### READING PASSAGE
- Opening Delimiter -

Updated: Aug 5, 2023

Sunday's readings can be found: [HERE]

In our gospel today, Jesus tells us: “Everyone who acknowledges me before others, I will acknowledge before my heavenly Father. But whoever denies me before others, I will deny before my heavenly Father.”

Now, what in the world could possibly stop a believer from acknowledging Jesus before others? What might hold that person back from telling others about Jesus when given an opportunity? The answer to that question can be quite revealing as to what you and I really believe about Jesus and how we view our neighbor.

Over a decade ago, Penn Jillette (of the magician duo Penn and Teller) shared a story on YouTube about having received a certain gift from a member of the audience after a show. The gift he was given was a bible; or rather, The New Testament and the Psalms.

Now, according to Penn’s telling of this event, Penn felt that the audience member knew that Penn himself was an atheist; that he didn’t believe in God. But this audience member—a believer—did make an impression on him; enough of an impression for Penn to share his experience.

As Penn tells the encounter, he speaks about this person: “…He was really kind, and nice, and sane, and looked me in the eyes and talked to me. And then gave me this bible. And I’ve always said that I don’t respect people that don’t proselytize—I don’t respect that at all. If you believe that there’s a heaven and hell and people could be going to hell or not getting eternal life—or whatever—and you think that it’s not really worth telling them this because it would make it socially awkward… how much do you have to hate somebody to not proselytize?” These are Penn’s words, and he continues.

“How much do you have to hate somebody to believe that everlasting life is possible and not tell them that? I mean if I believed beyond the shadow of a doubt that a truck was coming at you and you didn’t believe it—that truck was bearing down on you—there’s a certain point where I tackle you, and this is more important than that… this guy was a really good guy. He was polite, and honest, and sane, and he cared enough about me to proselytize and give me a bible…”

At the time of that video, Penn was an atheist. I don’t know where he’s at now in terms of faith. But the point of his sharing of the story was well-taken. If we truly do believe in Jesus and that salvation in Christ is possible by believing in him, then how could we ever keep that good news to ourselves? How can a person be saved without belief in Jesus? And how can one believe in Jesus if no one tells him about him?

Now, we ought to acknowledge Jesus before others simply out of love for Jesus—our God. But we are also called to love our neighbor. That too should inspire our acknowledgement of Jesus to others at every opportunity.

- Closing Delimiter -

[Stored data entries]
- Opening Delimiter -

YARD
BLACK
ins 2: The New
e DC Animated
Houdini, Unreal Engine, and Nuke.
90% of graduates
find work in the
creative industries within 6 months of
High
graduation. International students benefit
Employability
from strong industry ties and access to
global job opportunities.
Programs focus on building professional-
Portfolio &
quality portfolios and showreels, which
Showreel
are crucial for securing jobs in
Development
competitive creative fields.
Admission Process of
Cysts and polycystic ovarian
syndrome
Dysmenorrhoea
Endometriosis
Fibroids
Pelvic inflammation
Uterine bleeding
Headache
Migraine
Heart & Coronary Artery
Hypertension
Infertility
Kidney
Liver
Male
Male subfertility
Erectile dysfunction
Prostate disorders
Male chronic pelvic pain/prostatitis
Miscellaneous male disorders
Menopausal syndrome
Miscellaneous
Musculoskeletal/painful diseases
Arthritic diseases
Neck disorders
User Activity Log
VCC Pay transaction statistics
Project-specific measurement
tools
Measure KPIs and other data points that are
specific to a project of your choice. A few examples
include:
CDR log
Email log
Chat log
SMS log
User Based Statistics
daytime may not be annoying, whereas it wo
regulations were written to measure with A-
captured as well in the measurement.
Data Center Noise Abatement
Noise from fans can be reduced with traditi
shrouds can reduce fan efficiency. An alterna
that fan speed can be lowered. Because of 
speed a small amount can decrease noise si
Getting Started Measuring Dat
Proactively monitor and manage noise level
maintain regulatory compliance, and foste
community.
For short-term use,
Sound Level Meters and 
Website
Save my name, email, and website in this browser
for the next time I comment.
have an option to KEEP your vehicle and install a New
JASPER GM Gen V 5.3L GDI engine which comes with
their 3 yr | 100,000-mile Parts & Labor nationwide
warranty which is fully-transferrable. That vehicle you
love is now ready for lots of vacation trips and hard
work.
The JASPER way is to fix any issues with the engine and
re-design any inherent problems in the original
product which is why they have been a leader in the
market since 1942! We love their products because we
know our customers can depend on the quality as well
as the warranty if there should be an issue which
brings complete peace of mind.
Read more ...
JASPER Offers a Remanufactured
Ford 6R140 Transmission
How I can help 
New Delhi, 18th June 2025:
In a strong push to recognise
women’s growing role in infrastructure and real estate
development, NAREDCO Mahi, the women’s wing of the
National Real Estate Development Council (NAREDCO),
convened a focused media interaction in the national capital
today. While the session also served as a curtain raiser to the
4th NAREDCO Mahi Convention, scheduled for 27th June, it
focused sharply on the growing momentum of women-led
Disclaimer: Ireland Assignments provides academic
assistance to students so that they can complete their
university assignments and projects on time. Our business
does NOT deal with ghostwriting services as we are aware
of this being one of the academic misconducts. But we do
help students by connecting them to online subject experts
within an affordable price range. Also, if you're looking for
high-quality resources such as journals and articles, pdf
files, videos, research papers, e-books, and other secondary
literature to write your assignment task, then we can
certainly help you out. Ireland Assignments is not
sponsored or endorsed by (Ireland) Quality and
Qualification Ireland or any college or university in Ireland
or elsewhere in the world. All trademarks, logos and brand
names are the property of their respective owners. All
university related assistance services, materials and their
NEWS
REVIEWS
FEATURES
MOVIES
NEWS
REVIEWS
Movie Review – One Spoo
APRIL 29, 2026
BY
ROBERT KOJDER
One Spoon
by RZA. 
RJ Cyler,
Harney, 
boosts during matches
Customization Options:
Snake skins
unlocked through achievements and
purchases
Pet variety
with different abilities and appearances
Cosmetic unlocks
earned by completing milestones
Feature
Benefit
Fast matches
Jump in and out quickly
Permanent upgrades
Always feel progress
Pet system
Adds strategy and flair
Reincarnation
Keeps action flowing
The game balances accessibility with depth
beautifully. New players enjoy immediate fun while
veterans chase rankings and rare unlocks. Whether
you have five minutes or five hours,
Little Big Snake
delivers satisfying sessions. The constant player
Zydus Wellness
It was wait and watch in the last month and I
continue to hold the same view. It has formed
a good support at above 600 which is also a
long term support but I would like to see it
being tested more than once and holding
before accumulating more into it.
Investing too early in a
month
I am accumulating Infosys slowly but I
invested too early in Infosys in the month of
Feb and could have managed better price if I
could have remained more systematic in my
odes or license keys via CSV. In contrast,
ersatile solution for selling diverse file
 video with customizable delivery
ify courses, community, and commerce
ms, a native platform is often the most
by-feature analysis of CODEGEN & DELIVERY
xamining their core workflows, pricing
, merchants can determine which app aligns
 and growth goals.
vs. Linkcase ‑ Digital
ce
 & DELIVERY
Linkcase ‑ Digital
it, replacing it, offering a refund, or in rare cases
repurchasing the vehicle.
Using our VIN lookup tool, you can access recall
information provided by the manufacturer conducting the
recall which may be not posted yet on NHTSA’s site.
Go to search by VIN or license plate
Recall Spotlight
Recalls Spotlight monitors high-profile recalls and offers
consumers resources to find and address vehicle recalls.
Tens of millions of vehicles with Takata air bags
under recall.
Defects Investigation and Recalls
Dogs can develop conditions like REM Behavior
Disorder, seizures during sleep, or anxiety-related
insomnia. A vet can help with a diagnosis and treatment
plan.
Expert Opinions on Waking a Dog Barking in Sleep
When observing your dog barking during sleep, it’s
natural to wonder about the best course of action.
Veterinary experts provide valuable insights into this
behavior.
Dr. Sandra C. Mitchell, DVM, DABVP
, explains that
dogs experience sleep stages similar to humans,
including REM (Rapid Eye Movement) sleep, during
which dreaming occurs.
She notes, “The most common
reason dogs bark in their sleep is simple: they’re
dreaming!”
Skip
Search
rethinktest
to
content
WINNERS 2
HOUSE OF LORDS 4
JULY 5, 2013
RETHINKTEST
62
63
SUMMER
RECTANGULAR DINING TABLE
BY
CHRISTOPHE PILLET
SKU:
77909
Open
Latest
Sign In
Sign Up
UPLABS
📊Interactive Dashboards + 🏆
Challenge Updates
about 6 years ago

- Closing Delimiter -

### EXERCISE SET
1) Retype the reflection on the gospel reading word for word, from "Over a decade" down to "and the Psalms.".
2) In the reflection on the gospel reading, what gift did Penn Jillette receive from an audience member after a show?

### RESULTS
1)
Over a decade ago, Penn Jillette (of the magician duo Penn and Teller) shared a story on YouTube about having received a certain gift from a member of the audience after a show. The gift he was given was a bible; or rather, The New Testament and the Psalms.

2) A bible, specifically The New Testament and the Psalms.